Patients had been allocated to either an intervention group (n=101) or a control group (n=63) spread among 48 of the 465 community pharmacies in the city of Hamburg. Up to nine meetings between patients and pharmacists were held at intervals of six weeks. Pharmacists did not follow a predefined educational program but aimed to detect and solve individual drug and health problems. For example, needs for additional drug therapy and dosage titration were considered and inhaler techniques were assessed and corrected.

Intervention pharmacists had received 13 hours of training whereas control pharmacists were only given an introduction to the study. Pharmacists joined the study on a voluntary basis and no comment is made on time or cost implications (Journal of Clinical Pharmacology 2001;41:668).

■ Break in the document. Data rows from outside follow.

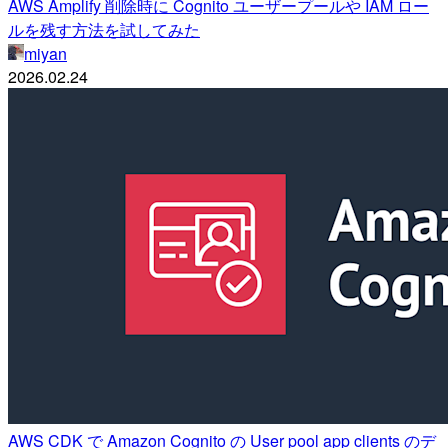
AWS Amplify 削除時に Cognito ユーザープールや IAM ロー
ルを残す方法を試してみた
miyan
2026.02.24
AWS CDK で Amazon Cognito の User pool app clients のデ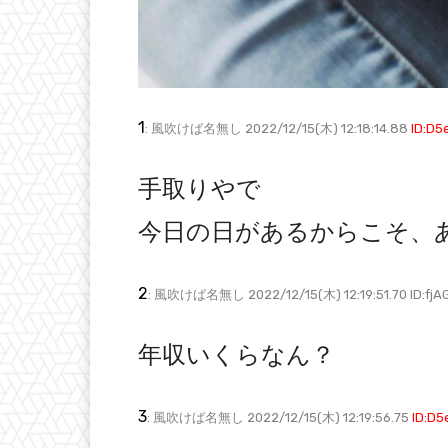
1
: 風吹けば名無し 2022/12/15(木) 12:18:14.88
ID:D
手取りやで
今日の日があるからこそ、
2
: 風吹けば名無し 2022/12/15(木) 12:19:51.70 ID:fjA
年収いくらなん？
3
: 風吹けば名無し 2022/12/15(木) 12:19:56.75
ID:D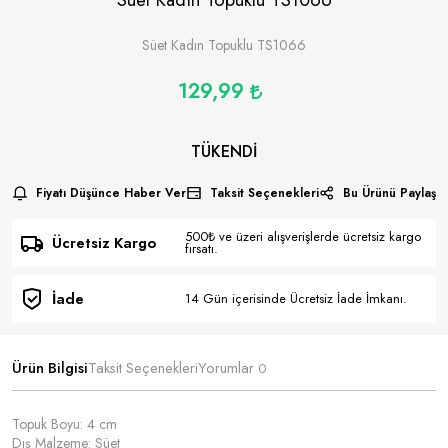
Süet Kadın Topuklu TS1066
129,99
TÜKENDI
Fiyatı Düşünce Haber Ver
Taksit Seçenekleri
Bu Ürünü Paylaş
500₺ ve üzeri alışverişlerde ücretsiz kargo
Ücretsiz Kargo
fırsatı.
İade
14 Gün içerisinde Ücretsiz İade İmkanı.
Ürün Bilgisi
Taksit Seçenekleri
Yorumlar
0
Topuk Boyu: 4 cm
Dış Malzeme: Süet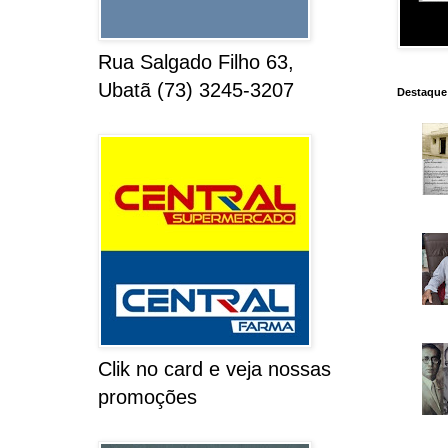
Rua Salgado Filho 63,
Ubatã (73) 3245-3207
Destaque
Clik no card e veja nossas
promoções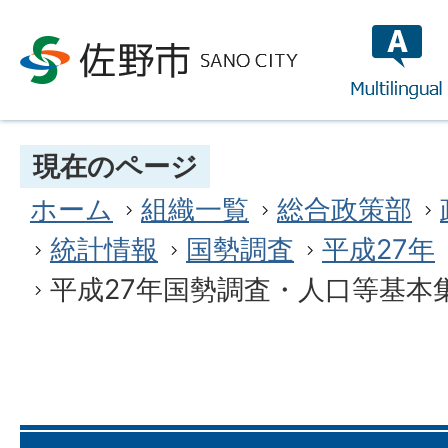
multilin
現在のページ
ホーム
組織一覧
総合政策部
統計情報
国勢調査
平成27年
平成27年国勢調査・人口等基本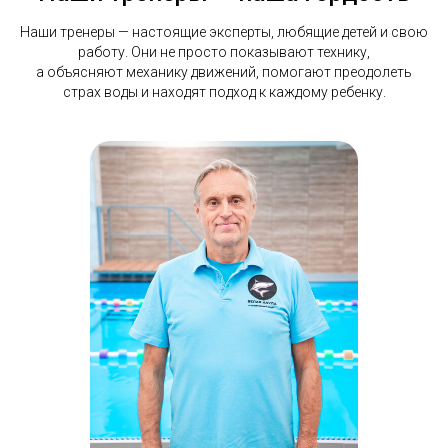
Наши тренеры — настоящие эксперты, любящие детей и свою
работу. Они не просто показывают технику,
а объясняют механику движений, помогают преодолеть
страх воды и находят подход к каждому ребенку.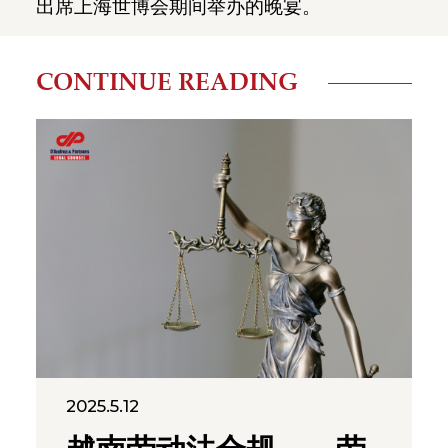
出席上海世博会期间举办的晚宴。
CONTINUE READING
2025.5.12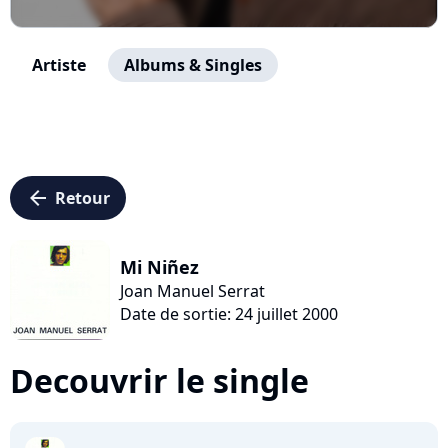
Artiste
Albums & Singles
arrow_left
Retour
Mi Niñez
Joan Manuel Serrat
Date de sortie: 24 juillet 2000
Decouvrir le single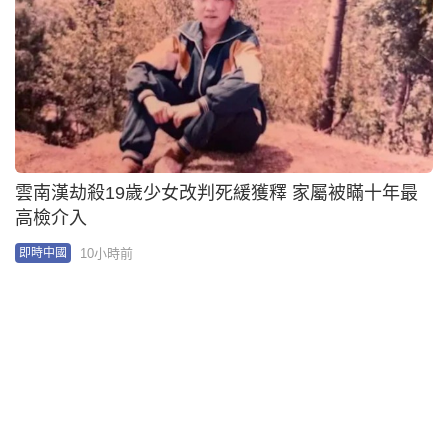
中國鑊王︱「女生洗澡，大叔幫搓背」AI廣告惹批 蘇
泊爾股價4連跌
11小時前
即時中國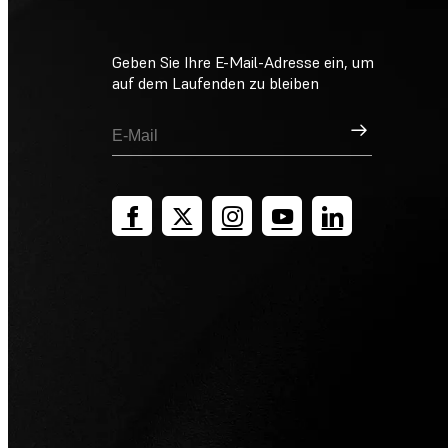
Geben Sie Ihre E-Mail-Adresse ein, um
auf dem Laufenden zu bleiben
Registrieren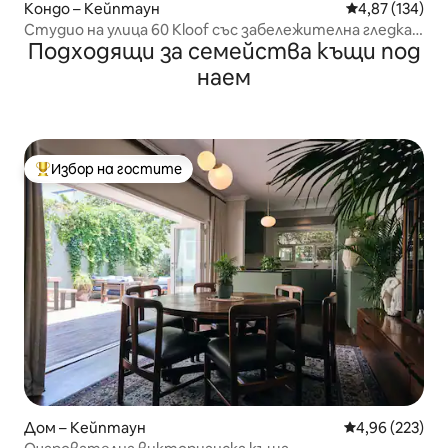
Кондо – Кейптаун
Средна оценка
4,87 (134)
Студио на улица 60 Kloof със забележителна гледка
Подходящи за семейства къщи под
към планината
наем
Избор на гостите
Най-популярен избор на гостите
Дом – Кейптаун
Средна оценка
4,96 (223)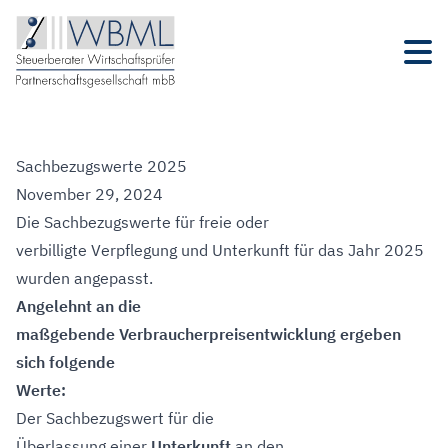
Sachbezugswerte 2025
November 29, 2024
Die Sachbezugswerte für freie oder
verbilligte Verpflegung und Unterkunft für das Jahr 2025
wurden angepasst.
Angelehnt an die
maßgebende Verbraucherpreisentwicklung ergeben
sich folgende
Werte:
Der Sachbezugswert für die
Überlassung einer
Unterkunft
an den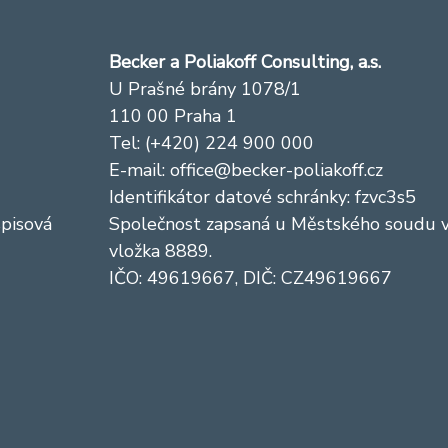
Becker a Poliakoff Consulting, a.s.
U Prašné brány 1078/1
110 00 Praha 1
Tel: (+420) 224 900 000
E-mail:
office@becker-poliakoff.cz
Identifikátor datové schránky: fzvc3s5
spisová
Společnost zapsaná u Městského soudu v 
vložka 8889.
IČO: 49619667, DIČ: CZ49619667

In the United Kingdom, a pilot study of community pharmacists involved in asthma care was carried out last year in the East Sussex, Brighton and Hove Health Authority by Chris Cairns, chief pharmacist, University Hospital Lewisham, and colleagues (Pharm J, 2000;265:136). Commenting on the Hamburg study and the role of the pharmacist in providing asthma care, Mr Cairns told The Journal that there was no doubt that patients benefited from pharmaceutical care and intervention. It made sense, he said, to base such care in community pharmacies as over 80 per cent of patients regularly returned to the same pharmacy each time.

However, there were some difficulties in protecting the clinical time needed for pharmacists to carry out these activities, commented Mr Cairns. The present model of pharmacy should evolve to harness this captive audience without compromising the other important services provided by pharmacists, he said.